Glen Chambers — the poor bastard at the very center of this unbelievable chain of events — had, until a few days ago, been a faceless nobody: a father of one, known only to his family, a handful of friends, and his work colleagues. Hawkins could have passed him in the street a hundred times and not given him a second glance. But now he had to force himself to forget that this monster had once been a man, and instead focus on the carnage and unspeakably evil acts the creature was responsible for. No one could be expected to remain sane under the torturous circumstances Chambers had endured, and it could even be argued that he was as innocent as any of his victims, but the undisputable fact remained: Regardless of intent or blame, the aberration had to be stopped.

Major Hawkins had first become involved after the initial attack at the clinic. The people there had done all they could to help Chambers, keeping him sedated and under observation while they searched for a way to reverse the effects of the accident and stop his body growing and distorting. And how had he repaid their kindness and concern? By killing more than thirty innocent people in a wild frenzy and reducing the entire facility to rubble, that was how. Then the cowardly bastard had gone into hiding until there were no longer any buildings big enough for him to hide inside.

The attack on Shrewsbury had ratcheted up the seriousness of the situation to another level, the sheer amount of damage and the number of needless deaths making it clear that destroying the aberration quickly was of the utmost importance. This was a threat the likes of which had never been experienced before. Men, women, and children were needlessly massacred, their bodies crushed or torn limb from limb. The streets were filled with rubble and blood.

The Chambers creature had attacked the picturesque town without provocation, decimating its historic buildings and killing hundreds of innocent bystanders. Even then, when it had had its fill of carnage there, it moved on and the bloodshed continued unabated. They’d tracked the beast halfway across the country, following the trail of devastation it left in its wake. The foul monstrosity had spared nothing and no one. Even livestock grazing in farmers’ fields hadn’t escaped the monster’s reach. Hundreds of dismembered animal corpses lay scattered for miles around.

But what was it doing now?

The creature, for all its incredible (and still increasing) size, had temporarily managed to evade detection. They knew it was close, but its exact location remained a mystery. There was no need to hunt it out; Hawkins was certain it would run out of places to hide and would have no option but to reveal itself eventually, and when it did his troops would be ready. They’d be resorting to Corman/Arkoff tactics to try to kill the creature: Hit it with everything you’ve got, and keep firing until either you’ve run out of ammo or the monster has been blown to hell and back. And then, if the dust settles and the hideous thing still manages to crawl out of the smoke and haze unscathed, you call in the big boys. A nuclear strike was an absolute last resort, but Hawkins knew the powers-that-be would sanction it if they had to (after all, it was less of a big deal from where they were sitting in their bunkers). Tens of thousands would die, maybe hundreds of thousands, but if the creature couldn’t be stopped, what would happen then? No one would be safe anywhere. In the space of less than a week Glen Chambers had gone from being a faceless nobody to the greatest single threat to the survival of the human race. An indiscriminate, remorseless butcher.
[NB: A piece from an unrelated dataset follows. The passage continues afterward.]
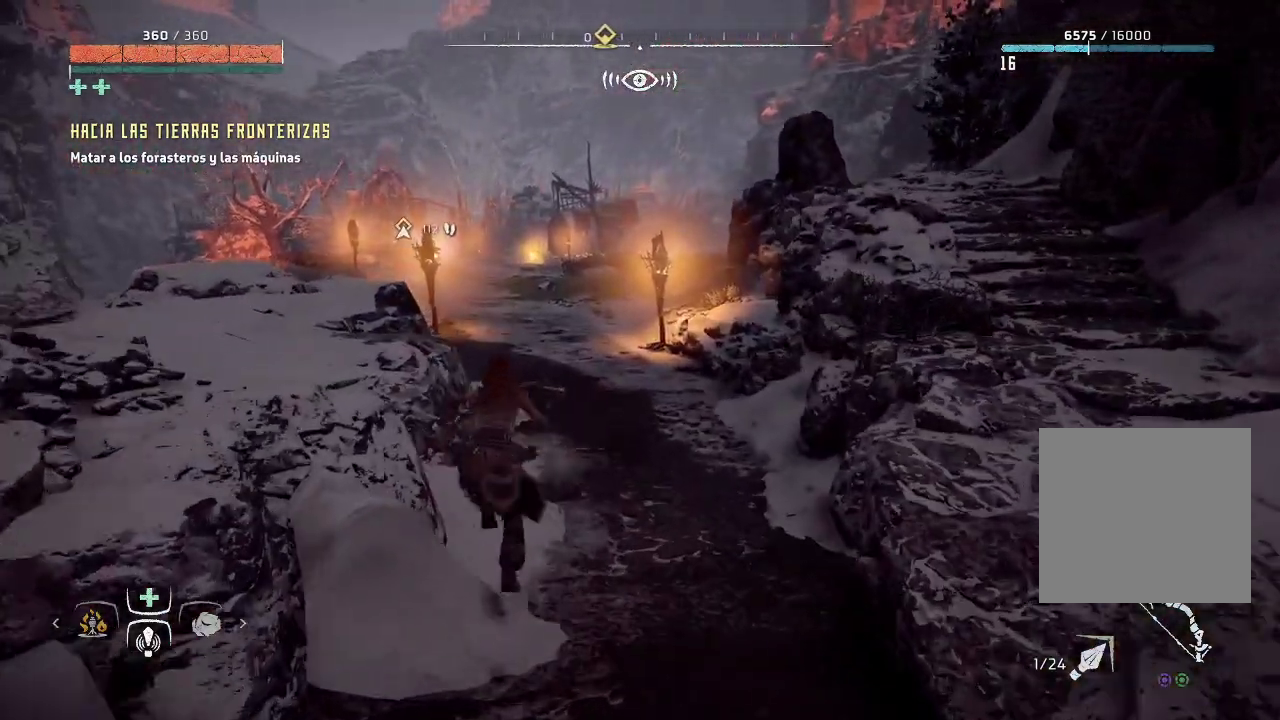
{"buttons": [], "left_stick": "up", "right_stick": "center", "events": []}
Major Hawkins tried to distract himself from worst-case-scenario thoughts of uncomfortably close nuclear explosions by recalling B movie clichés and trying to find an alternative solution to the crisis. He almost laughed out loud when he considered the ridiculous and yet faintly possible notion that this thing might do a King Kong on him and head for higher ground. Imagine that, he thought, his mind swapping biplanes and the Empire State Building for a squadron of Harrier jet fighters and the Blackpool Tower …

“Sir!”

“What is it, Rayner?” Hawkins asked quickly, doing all he could to hide the fact that he’d been daydreaming from the young officer.

“We’ve found it.”

The aberration that was Glen Chambers crouched in the shadows of the cave, shivering with cold, sobbing to himself and hiding from the rest of the world. He hurt, every stretched nerve and elongated muscle in his body aching. He’d squashed his huge, still-growing bulk into a space that was becoming tighter by the hour, and he knew it wouldn’t be long before he’d have to move. It was inevitable, but he wanted to stay in here for as long as he was able. There had been helicopters flying around just now. They probably already knew where he was.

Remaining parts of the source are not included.